_Work item_.
Set the listing down once more, exactly as given.

_Data for the task_.
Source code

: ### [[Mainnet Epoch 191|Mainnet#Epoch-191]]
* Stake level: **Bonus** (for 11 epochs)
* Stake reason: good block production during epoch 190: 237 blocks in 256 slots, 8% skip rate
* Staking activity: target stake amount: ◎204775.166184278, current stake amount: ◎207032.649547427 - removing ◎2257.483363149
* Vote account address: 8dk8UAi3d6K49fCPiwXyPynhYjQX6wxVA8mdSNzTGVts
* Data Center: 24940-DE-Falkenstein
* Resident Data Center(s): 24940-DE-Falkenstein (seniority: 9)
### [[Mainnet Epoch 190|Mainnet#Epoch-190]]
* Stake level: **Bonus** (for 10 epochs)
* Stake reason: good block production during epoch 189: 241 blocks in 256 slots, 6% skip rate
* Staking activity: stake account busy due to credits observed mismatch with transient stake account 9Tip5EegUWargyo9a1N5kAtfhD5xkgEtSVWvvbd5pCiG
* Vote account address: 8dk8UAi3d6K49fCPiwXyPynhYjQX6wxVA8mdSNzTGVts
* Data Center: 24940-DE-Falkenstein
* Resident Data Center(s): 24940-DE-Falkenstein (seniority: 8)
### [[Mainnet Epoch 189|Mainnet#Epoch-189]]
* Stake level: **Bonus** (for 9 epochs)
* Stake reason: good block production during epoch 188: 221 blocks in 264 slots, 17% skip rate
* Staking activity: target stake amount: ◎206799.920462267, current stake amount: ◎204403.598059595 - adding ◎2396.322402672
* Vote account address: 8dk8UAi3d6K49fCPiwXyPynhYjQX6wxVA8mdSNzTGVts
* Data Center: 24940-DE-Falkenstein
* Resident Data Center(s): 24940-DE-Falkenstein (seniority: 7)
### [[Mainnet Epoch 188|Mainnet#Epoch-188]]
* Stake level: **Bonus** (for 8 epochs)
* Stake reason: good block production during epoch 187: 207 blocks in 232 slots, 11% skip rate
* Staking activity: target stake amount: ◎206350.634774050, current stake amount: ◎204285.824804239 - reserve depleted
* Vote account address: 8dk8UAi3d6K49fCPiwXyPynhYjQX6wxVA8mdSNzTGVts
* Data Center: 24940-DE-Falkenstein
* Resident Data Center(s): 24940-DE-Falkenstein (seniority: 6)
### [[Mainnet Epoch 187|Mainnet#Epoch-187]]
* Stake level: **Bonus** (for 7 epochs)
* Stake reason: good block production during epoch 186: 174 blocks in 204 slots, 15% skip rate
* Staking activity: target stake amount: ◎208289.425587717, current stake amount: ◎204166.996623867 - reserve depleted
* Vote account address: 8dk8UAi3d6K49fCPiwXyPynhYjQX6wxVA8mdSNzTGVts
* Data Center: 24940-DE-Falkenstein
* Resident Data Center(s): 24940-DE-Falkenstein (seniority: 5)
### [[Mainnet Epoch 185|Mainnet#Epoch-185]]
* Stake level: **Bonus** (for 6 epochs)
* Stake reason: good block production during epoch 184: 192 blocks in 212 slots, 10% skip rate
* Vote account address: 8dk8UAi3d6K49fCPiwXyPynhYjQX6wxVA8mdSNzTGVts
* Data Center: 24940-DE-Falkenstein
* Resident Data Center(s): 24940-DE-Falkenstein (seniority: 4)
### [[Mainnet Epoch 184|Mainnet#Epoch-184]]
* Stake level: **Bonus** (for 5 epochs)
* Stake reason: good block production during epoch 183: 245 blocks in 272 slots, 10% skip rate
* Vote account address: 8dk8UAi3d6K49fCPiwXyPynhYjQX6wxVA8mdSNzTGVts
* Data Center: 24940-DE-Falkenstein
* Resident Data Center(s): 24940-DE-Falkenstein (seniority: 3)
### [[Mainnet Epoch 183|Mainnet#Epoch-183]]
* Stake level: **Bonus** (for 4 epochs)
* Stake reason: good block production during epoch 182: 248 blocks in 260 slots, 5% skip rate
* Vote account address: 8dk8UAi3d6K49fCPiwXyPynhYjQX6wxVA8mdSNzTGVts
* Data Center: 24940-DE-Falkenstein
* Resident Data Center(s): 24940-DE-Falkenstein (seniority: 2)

_Answer section_.
Source code

: ### [[Mainnet Epoch 191|Mainnet#Epoch-191]]
* Stake level: **Bonus** (for 11 epochs)
* Stake reason: good block production during epoch 190: 237 blocks in 256 slots, 8% skip rate
* Staking activity: target stake amount: ◎204775.166184278, current stake amount: ◎207032.649547427 - removing ◎2257.483363149
* Vote account address: 8dk8UAi3d6K49fCPiwXyPynhYjQX6wxVA8mdSNzTGVts
* Data Center: 24940-DE-Falkenstein
* Resident Data Center(s): 24940-DE-Falkenstein (seniority: 9)
### [[Mainnet Epoch 190|Mainnet#Epoch-190]]
* Stake level: **Bonus** (for 10 epochs)
* Stake reason: good block production during epoch 189: 241 blocks in 256 slots, 6% skip rate
* Staking activity: stake account busy due to credits observed mismatch with transient stake account 9Tip5EegUWargyo9a1N5kAtfhD5xkgEtSVWvvbd5pCiG
* Vote account address: 8dk8UAi3d6K49fCPiwXyPynhYjQX6wxVA8mdSNzTGVts
* Data Center: 24940-DE-Falkenstein
* Resident Data Center(s): 24940-DE-Falkenstein (seniority: 8)
### [[Mainnet Epoch 189|Mainnet#Epoch-189]]
* Stake level: **Bonus** (for 9 epochs)
* Stake reason: good block production during epoch 188: 221 blocks in 264 slots, 17% skip rate
* Staking activity: target stake amount: ◎206799.920462267, current stake amount: ◎204403.598059595 - adding ◎2396.322402672
* Vote account address: 8dk8UAi3d6K49fCPiwXyPynhYjQX6wxVA8mdSNzTGVts
* Data Center: 24940-DE-Falkenstein
* Resident Data Center(s): 24940-DE-Falkenstein (seniority: 7)
### [[Mainnet Epoch 188|Mainnet#Epoch-188]]
* Stake level: **Bonus** (for 8 epochs)
* Stake reason: good block production during epoch 187: 207 blocks in 232 slots, 11% skip rate
* Staking activity: target stake amount: ◎206350.634774050, current stake amount: ◎204285.824804239 - reserve depleted
* Vote account address: 8dk8UAi3d6K49fCPiwXyPynhYjQX6wxVA8mdSNzTGVts
* Data Center: 24940-DE-Falkenstein
* Resident Data Center(s): 24940-DE-Falkenstein (seniority: 6)
### [[Mainnet Epoch 187|Mainnet#Epoch-187]]
* Stake level: **Bonus** (for 7 epochs)
* Stake reason: good block production during epoch 186: 174 blocks in 204 slots, 15% skip rate
* Staking activity: target stake amount: ◎208289.425587717, current stake amount: ◎204166.996623867 - reserve depleted
* Vote account address: 8dk8UAi3d6K49fCPiwXyPynhYjQX6wxVA8mdSNzTGVts
* Data Center: 24940-DE-Falkenstein
* Resident Data Center(s): 24940-DE-Falkenstein (seniority: 5)
### [[Mainnet Epoch 185|Mainnet#Epoch-185]]
* Stake level: **Bonus** (for 6 epochs)
* Stake reason: good block production during epoch 184: 192 blocks in 212 slots, 10% skip rate
* Vote account address: 8dk8UAi3d6K49fCPiwXyPynhYjQX6wxVA8mdSNzTGVts
* Data Center: 24940-DE-Falkenstein
* Resident Data Center(s): 24940-DE-Falkenstein (seniority: 4)
### [[Mainnet Epoch 184|Mainnet#Epoch-184]]
* Stake level: **Bonus** (for 5 epochs)
* Stake reason: good block production during epoch 183: 245 blocks in 272 slots, 10% skip rate
* Vote account address: 8dk8UAi3d6K49fCPiwXyPynhYjQX6wxVA8mdSNzTGVts
* Data Center: 24940-DE-Falkenstein
* Resident Data Center(s): 24940-DE-Falkenstein (seniority: 3)
### [[Mainnet Epoch 183|Mainnet#Epoch-183]]
* Stake level: **Bonus** (for 4 epochs)
* Stake reason: good block production during epoch 182: 248 blocks in 260 slots, 5% skip rate
* Vote account address: 8dk8UAi3d6K49fCPiwXyPynhYjQX6wxVA8mdSNzTGVts
* Data Center: 24940-DE-Falkenstein
* Resident Data Center(s): 24940-DE-Falkenstein (seniority: 2)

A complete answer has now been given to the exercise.